ECLI:NL:OGEAA:2024:187

Gerecht in Eerste Aanleg van Aruba

Datum uitspraak
21 augustus 2024
Publicatiedatum
11 september 2024
Zaaknummer
AUA202301809
Instantie
Gerecht in Eerste Aanleg van Aruba
Type
Uitspraak
Rechtsgebied
Civiel recht
Procedures
  • Eerste aanleg - enkelvoudig
Vindplaatsen
  • Rechtspraak.nl
AI samenvatting door LexboostAutomatisch gegenereerd

Onrechtmatig handelen en niet tijdige nakoming van een overeenkomst inzake transport van goederen

In deze zaak heeft eiser, een inwoner van Aruba, Vino Tinto Shipping (VTS) aangeklaagd wegens onrechtmatig handelen en niet tijdige nakoming van een overeenkomst. De overeenkomst betrof het transport van auto-onderdelen van Venezuela naar Aruba, waarbij partijen hadden afgesproken dat de onderdelen binnen een maand geleverd zouden worden. Eiser heeft VTS op 14 maart 2022 benaderd en op 5 april 2022 werd de overeenkomst gesloten. Echter, de auto-onderdelen zijn pas op 16 juni 2023 geleverd, meer dan een jaar later dan afgesproken.

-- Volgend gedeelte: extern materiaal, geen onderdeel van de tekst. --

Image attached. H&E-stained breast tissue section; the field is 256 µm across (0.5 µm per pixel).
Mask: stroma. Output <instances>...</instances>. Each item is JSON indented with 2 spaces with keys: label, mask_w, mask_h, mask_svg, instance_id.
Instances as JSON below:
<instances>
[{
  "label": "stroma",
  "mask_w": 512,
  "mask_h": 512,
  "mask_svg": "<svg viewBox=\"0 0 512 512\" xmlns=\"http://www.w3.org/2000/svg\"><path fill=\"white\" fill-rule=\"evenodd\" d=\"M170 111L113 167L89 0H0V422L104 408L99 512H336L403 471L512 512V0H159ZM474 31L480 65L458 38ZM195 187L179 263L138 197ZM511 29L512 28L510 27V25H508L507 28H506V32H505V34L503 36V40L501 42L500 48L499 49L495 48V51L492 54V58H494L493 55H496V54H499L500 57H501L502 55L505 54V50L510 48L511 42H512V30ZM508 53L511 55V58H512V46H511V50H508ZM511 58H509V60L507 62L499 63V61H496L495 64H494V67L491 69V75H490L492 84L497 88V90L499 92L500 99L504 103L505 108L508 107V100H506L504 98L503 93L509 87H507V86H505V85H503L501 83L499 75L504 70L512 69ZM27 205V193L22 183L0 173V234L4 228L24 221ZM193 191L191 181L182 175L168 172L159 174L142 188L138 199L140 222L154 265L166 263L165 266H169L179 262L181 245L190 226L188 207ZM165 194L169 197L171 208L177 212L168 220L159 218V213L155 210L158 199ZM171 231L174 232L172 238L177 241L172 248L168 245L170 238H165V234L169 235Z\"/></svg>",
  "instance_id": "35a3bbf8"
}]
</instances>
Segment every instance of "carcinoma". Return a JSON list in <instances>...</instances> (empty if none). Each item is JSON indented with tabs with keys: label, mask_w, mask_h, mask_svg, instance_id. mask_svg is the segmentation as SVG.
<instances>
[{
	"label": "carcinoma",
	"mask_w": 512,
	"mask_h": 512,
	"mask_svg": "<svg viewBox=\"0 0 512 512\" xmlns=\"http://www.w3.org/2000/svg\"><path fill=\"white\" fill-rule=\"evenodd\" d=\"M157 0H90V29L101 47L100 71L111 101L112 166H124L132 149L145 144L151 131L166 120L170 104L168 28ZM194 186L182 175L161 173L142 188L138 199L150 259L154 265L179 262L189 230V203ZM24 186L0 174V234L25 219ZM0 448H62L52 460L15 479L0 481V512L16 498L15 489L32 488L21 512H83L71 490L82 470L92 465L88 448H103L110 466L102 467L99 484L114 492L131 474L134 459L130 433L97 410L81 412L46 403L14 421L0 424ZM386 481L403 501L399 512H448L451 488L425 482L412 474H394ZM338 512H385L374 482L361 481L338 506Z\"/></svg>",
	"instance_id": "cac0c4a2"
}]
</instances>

Eiser heeft VTS aansprakelijk gesteld voor de schade die hij heeft geleden door de late levering, waaronder kosten voor invoerrechten en andere gerelateerde uitgaven. VTS heeft verweer gevoerd en betwist dat zij aansprakelijk is voor de schade, en heeft geconcludeerd tot afwijzing van de vordering. Het Gerecht heeft vastgesteld dat er geen fatale termijn was overeengekomen voor de levering van de goederen, en dat VTS pas in verzuim was na de ingebrekestelling door eiser in december 2022.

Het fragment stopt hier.